Post-surgery follow-up was conducted through hospital-based follow-up visit and/or telephone. All the patients were followed-up until death or June 20, 2020. The postoperative surveillance program complied with a periodical routine follow-up at 3-month intervals for the first 2 years and at 6-month intervals thereafter. Each follow-up visit will include Alpha-fetoprotein (AFP), liver function, enhanced computed tomography (CT), and/or digital subtraction angiography (DSA). If the recurrence was suspicious by the above-mentioned examinations, enhanced magnetic resonance imaging (MRI) will be performed to confirm diagnosis. The recurrence of HCC was diagnosed based on typical imaging findings and/or continually increased serum AFP. Biopsies were undertaken to achieve histopathology or cytopathology evidence but were not necessarily for the assessment of recurrences.
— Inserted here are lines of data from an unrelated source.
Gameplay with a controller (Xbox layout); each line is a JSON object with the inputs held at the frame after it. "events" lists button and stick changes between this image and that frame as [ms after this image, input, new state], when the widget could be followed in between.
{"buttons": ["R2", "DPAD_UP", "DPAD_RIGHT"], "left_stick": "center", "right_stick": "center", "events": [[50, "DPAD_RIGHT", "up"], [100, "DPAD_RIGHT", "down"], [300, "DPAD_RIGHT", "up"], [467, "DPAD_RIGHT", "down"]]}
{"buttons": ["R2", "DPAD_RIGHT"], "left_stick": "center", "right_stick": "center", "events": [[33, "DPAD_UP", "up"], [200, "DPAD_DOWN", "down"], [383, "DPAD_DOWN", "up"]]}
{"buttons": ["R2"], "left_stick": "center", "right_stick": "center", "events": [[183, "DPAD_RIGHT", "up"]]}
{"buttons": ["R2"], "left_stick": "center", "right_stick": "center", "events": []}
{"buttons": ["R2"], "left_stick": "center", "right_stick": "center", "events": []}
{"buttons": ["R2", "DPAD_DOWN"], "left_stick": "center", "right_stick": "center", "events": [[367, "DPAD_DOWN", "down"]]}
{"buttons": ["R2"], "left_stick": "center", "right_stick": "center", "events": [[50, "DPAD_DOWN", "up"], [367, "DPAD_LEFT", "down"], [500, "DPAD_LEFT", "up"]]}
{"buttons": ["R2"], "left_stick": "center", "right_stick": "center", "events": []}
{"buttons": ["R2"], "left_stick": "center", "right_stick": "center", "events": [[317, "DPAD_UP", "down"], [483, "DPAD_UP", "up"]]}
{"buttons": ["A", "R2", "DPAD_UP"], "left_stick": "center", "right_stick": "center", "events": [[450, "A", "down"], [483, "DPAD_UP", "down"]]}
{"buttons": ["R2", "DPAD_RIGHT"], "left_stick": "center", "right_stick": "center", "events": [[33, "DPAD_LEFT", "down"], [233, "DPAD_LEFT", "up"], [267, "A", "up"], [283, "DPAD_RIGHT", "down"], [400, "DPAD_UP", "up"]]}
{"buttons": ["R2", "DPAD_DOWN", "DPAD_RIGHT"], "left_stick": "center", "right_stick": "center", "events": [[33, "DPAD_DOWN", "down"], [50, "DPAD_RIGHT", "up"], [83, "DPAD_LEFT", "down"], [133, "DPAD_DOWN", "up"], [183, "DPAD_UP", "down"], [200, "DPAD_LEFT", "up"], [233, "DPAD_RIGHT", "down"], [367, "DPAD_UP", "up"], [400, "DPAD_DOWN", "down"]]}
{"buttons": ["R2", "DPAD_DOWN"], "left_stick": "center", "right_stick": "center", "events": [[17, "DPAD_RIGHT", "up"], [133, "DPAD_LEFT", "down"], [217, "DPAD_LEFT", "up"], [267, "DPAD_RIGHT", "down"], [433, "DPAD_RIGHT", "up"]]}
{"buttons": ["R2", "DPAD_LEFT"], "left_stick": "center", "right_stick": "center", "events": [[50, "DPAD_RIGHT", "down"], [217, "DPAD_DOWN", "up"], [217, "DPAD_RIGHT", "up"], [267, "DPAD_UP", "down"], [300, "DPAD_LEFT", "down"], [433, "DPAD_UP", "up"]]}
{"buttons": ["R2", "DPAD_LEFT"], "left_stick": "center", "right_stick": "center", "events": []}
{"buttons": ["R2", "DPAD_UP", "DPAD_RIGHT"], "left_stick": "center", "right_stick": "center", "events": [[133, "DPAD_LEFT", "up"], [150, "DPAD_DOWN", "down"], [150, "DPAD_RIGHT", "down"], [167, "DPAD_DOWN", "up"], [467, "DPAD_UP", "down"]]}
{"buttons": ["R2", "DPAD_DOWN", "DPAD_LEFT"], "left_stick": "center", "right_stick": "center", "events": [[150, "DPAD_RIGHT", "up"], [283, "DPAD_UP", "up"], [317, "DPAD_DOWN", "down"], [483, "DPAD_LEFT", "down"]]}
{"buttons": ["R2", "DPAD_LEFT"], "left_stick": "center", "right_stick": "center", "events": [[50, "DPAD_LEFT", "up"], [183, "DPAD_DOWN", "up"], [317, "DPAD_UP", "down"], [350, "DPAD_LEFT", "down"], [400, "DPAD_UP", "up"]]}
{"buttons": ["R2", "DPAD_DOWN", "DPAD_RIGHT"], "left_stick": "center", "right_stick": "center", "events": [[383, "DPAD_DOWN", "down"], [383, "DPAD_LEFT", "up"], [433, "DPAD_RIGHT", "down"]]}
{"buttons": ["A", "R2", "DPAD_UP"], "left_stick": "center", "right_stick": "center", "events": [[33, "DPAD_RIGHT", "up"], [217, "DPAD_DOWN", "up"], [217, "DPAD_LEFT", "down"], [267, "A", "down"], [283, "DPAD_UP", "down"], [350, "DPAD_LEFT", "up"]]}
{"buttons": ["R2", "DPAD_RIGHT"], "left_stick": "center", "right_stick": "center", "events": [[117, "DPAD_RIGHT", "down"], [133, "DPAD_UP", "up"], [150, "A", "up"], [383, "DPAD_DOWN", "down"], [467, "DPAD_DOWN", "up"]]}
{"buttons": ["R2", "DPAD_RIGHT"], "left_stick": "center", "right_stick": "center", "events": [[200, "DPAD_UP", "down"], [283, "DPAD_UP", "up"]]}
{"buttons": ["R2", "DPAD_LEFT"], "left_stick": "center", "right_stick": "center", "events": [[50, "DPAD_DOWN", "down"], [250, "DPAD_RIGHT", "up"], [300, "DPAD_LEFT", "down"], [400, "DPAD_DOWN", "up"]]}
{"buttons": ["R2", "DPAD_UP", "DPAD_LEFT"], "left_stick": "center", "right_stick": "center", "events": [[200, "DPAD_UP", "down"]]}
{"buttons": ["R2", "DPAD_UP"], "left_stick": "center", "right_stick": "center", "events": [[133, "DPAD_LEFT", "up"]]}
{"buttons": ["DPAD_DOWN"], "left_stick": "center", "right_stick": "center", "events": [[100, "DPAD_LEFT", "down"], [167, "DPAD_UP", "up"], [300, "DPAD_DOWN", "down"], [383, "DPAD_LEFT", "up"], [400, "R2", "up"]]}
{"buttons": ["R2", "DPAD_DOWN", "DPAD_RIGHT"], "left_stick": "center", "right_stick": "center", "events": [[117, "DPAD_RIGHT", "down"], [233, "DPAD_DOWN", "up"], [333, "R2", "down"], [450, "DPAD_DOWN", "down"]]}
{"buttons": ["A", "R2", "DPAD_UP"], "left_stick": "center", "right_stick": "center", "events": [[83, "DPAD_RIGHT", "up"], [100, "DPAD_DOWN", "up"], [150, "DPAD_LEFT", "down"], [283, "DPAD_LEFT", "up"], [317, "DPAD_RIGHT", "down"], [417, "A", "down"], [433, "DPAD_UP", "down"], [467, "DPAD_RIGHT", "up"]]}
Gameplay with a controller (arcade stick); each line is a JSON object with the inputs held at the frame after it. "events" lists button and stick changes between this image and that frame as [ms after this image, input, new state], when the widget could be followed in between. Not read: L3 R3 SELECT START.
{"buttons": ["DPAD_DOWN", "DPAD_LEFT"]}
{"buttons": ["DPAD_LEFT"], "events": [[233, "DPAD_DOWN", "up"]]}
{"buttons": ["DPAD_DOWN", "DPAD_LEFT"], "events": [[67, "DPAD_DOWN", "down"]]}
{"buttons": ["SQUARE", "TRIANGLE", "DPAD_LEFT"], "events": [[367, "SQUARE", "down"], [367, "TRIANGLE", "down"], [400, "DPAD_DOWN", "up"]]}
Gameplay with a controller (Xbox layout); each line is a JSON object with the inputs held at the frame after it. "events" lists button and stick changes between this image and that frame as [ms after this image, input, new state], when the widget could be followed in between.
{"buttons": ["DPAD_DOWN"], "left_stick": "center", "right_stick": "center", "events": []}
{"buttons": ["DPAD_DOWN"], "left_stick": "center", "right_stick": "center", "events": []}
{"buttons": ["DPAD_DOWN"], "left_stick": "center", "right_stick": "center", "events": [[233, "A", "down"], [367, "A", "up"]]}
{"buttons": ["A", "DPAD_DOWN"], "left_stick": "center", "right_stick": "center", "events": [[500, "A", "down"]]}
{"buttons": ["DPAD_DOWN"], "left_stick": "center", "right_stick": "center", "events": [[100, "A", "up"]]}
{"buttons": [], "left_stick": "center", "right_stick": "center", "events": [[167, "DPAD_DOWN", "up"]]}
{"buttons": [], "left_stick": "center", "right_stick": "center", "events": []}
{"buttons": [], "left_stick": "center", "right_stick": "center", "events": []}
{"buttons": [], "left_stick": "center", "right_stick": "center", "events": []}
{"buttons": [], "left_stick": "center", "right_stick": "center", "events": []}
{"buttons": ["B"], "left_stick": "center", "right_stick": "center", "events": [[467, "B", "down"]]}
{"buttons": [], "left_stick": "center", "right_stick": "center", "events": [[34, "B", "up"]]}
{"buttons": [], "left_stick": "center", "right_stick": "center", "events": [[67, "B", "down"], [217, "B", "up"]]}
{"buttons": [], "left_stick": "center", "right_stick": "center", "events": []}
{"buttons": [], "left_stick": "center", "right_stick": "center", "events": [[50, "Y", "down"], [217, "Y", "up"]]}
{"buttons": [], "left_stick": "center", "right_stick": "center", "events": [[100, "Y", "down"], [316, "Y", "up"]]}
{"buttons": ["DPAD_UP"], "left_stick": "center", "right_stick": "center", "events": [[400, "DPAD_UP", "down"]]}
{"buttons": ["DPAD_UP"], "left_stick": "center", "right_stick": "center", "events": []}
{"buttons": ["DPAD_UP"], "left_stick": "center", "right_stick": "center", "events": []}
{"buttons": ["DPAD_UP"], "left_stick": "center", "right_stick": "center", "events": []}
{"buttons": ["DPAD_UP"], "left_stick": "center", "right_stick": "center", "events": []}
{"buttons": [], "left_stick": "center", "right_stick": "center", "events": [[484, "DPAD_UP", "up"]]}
The treatment strategy for recurrence mainly based on the comprehensive consideration of tumor characteristics, liver function and general condition. Local curative treatment consisted of transcatheter arterial chemoembolization (TACE) and radiofrequency ablation (RFA); systemic palliative treatment, such as molecular targeted therapy and chemotherapy was performed as alternative methods for recurrence treatment.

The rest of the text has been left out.